[Requirement] Rewrite the text lines of every item, swapping "Samenstelling" for "Ingrediënten" and leaving everything else unchanged.

Data for this task START

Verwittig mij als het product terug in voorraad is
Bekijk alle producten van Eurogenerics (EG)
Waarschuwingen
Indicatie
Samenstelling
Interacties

Data for this task END

[Solved exercise]
Verwittig mij als het product terug in voorraad is
Bekijk alle producten van Eurogenerics (EG)
Waarschuwingen
Indicatie
Ingrediënten
Interacties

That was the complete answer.